Task brief:
Report the count of lines containing the word "東京メトロ" in these records, with no other text.

Provided data:
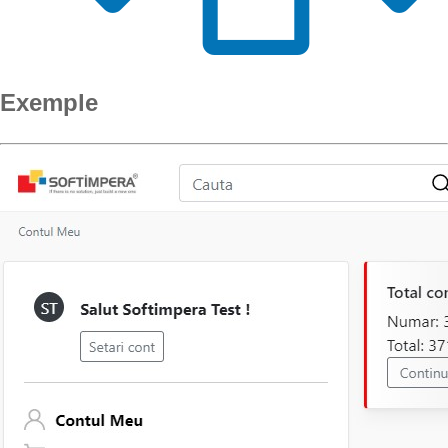
Exemple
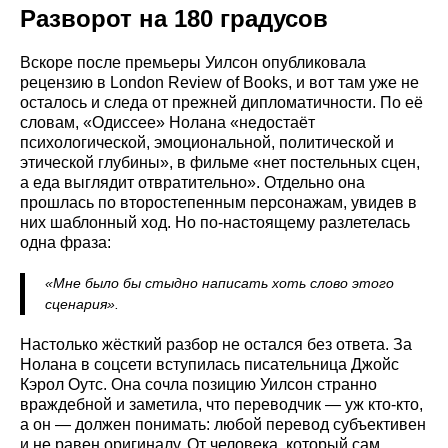
Разворот на 180 градусов
Вскоре после премьеры Уилсон опубликовала
рецензию в London Review of Books, и вот там уже не
осталось и следа от прежней дипломатичности. По её
словам, «Одиссее» Нолана «недостаёт
психологической, эмоциональной, политической и
этической глубины», в фильме «нет постельных сцен,
а еда выглядит отвратительно». Отдельно она
прошлась по второстепенным персонажам, увидев в
них шаблонный ход. Но по-настоящему разлетелась
одна фраза:
«Мне было бы стыдно написать хоть слово этого
сценария».
Настолько жёсткий разбор не остался без ответа. За
Нолана в соцсети вступилась писательница Джойс
Кэрол Оутс. Она сочла позицию Уилсон странно
враждебной и заметила, что переводчик — уж кто-кто,
а он — должен понимать: любой перевод субъективен
и не равен оригиналу. От человека, который сам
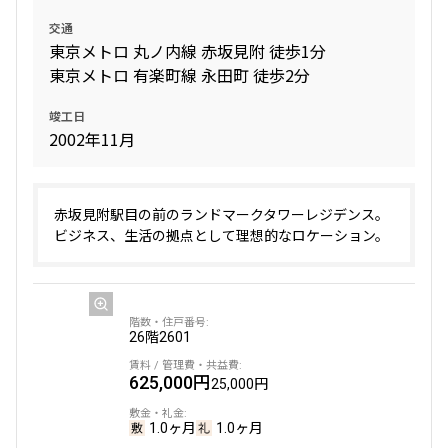
交通
東京メトロ 丸ノ内線 赤坂見附 徒歩1分
東京メトロ 有楽町線 永田町 徒歩2分
竣工日
2002年11月
赤坂見附駅目の前のランドマークタワーレジデンス。
ビジネス、生活の拠点として理想的なロケーション。
26階
2601
625,000円
25,000円
1.0ヶ月
1.0ヶ月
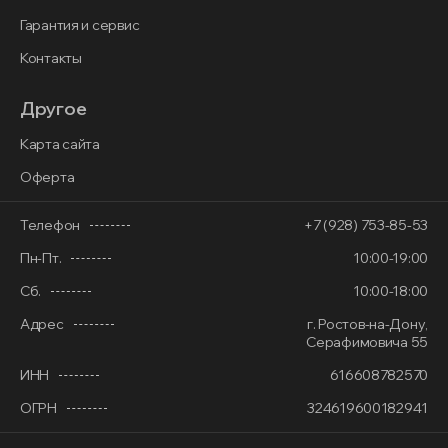
Гарантия и сервис
Контакты
Другое
Карта сайта
Оферта
Телефон
+7 (928) 753-85-53
Пн-Пт.
10:00-19:00
Сб.
10:00-18:00
Адрес
г. Ростов-на-Дону,
Серафимовича 55
ИНН
616608782570
ОГРН
324619600182941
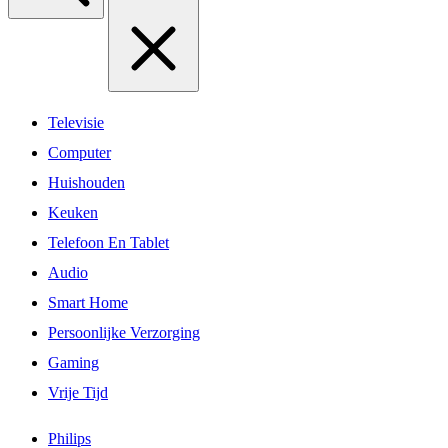
Televisie
Computer
Huishouden
Keuken
Telefoon En Tablet
Audio
Smart Home
Persoonlijke Verzorging
Gaming
Vrije Tijd
Philips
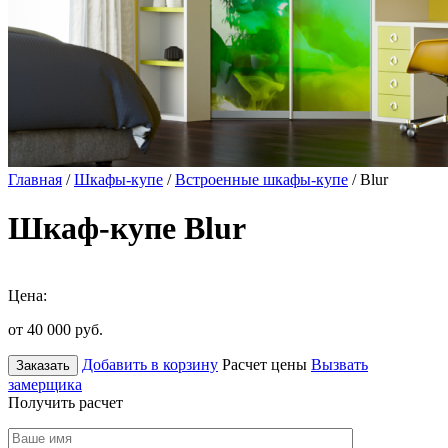
Главная
/
Шкафы-купе
/
Встроенные шкафы-купе
/ Blur
Шкаф-купе Blur
Цена:
от 40 000
руб.
Добавить в корзину
Расчет цены
Вызвать
Заказать
замерщика
Получить расчет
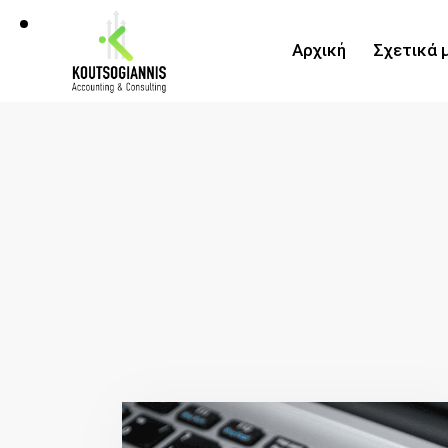
Αρχική
Σχετικά 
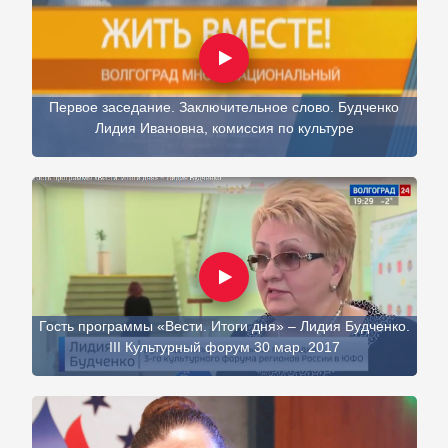
Первое заседание. Заключительное слово. Будченко
Лидия Ивановна, комиссия по культуре
Гость программы «Вести. Итоги дня» – Лидия Будченко.
III Культурный форум 30 мар. 2017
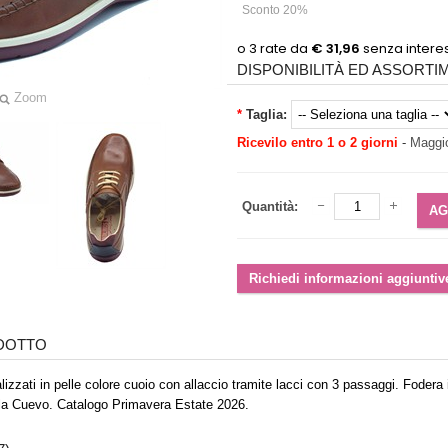
Sconto 20%
DISPONIBILITÀ ED ASSORT
Zoom
*
Taglia:
Ricevilo entro 1 o 2 giorni
-
Maggio
Quantità:
ODOTTO
zzati in pelle colore cuoio con allaccio tramite lacci con 3 passaggi. Fodera 
la Cuevo. Catalogo Primavera Estate 2026.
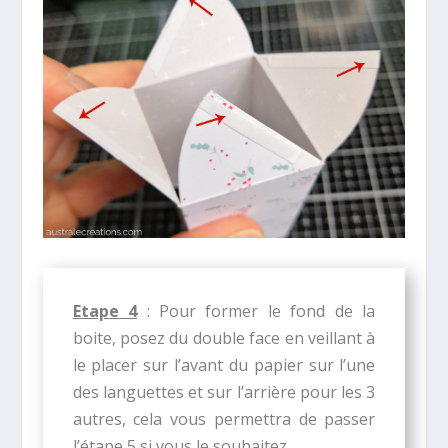
Etape 4
: Pour former le fond de la
boite, posez du double face en veillant à
le placer sur l’avant du papier sur l’une
des languettes et sur l’arrière pour les 3
autres, cela vous permettra de passer
l’étape 5 si vous le souhaitez.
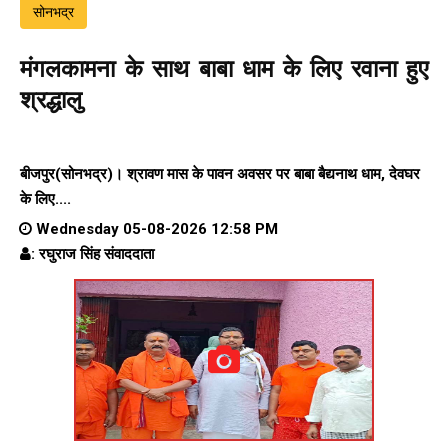
सोनभद्र
मंगलकामना के साथ बाबा धाम के लिए रवाना हुए
श्रद्धालु
बीजपुर(सोनभद्र)। श्रावण मास के पावन अवसर पर बाबा बैद्यनाथ धाम, देवघर
के लिए....
Wednesday 05-08-2026 12:58 PM
: रघुराज सिंह संवाददाता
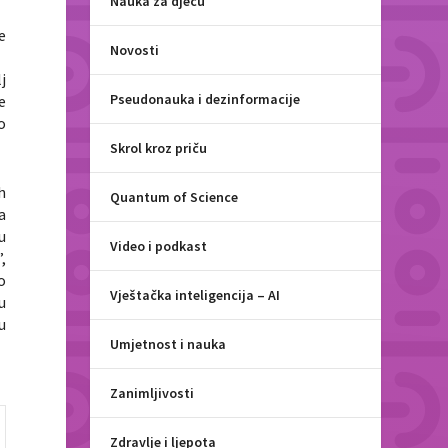
Nauka za djecu
e
Novosti
j
Pseudonauka i dezinformacije
e
o
Skrol kroz priču
h
Quantum of Science
a
u
Video i podkast
,
o
Vještačka inteligencija – AI
u
u
Umjetnost i nauka
Zanimljivosti
Zdravlje i ljepota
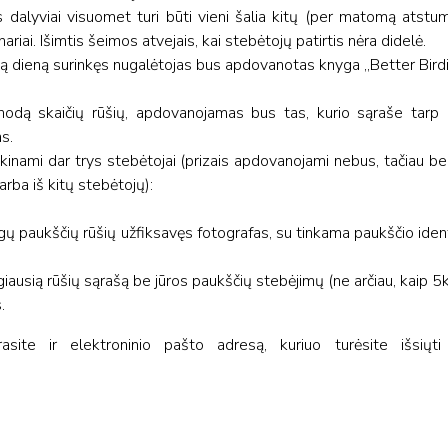
dalyviai visuomet turi būti vieni šalia kitų (per matomą atstum
riai. Išimtis šeimos atvejais, kai stebėtojų patirtis nėra didelė.
ieną dieną surinkęs nugalėtojas bus apdovanotas knyga „Better Birdi
nodą skaičių rūšių, apdovanojamas bus tas, kurio sąraše tarp 
as.
inami dar trys stebėtojai (prizais apdovanojami nebus, tačiau be 
arba iš kitų stebėtojų):
ngų paukščių rūšių užfiksavęs fotografas, su tinkama paukščio ident
iausią rūšių sąrašą be jūros paukščių stebėjimų (ne arčiau, kaip 5k
.
asite ir elektroninio pašto adresą, kuriuo turėsite išsiųti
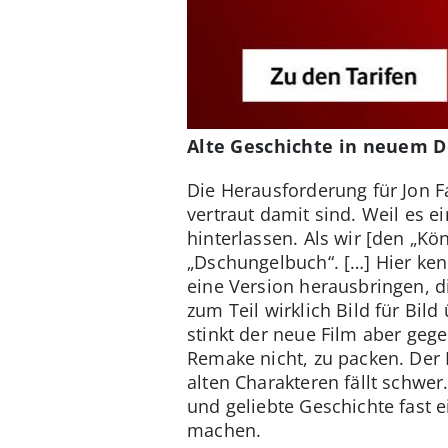
Alte Geschichte in neuem D
Die Herausforderung für Jon F
vertraut damit sind. Weil es e
hinterlassen. Als wir [den „Kö
„Dschungelbuch“. […] Hier ken
eine Version herausbringen, d
zum Teil wirklich Bild für B
stinkt der neue Film aber geg
Remake nicht, zu packen. Der 
alten Charakteren fällt schwe
und geliebte Geschichte fast e
machen.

Completed task:
2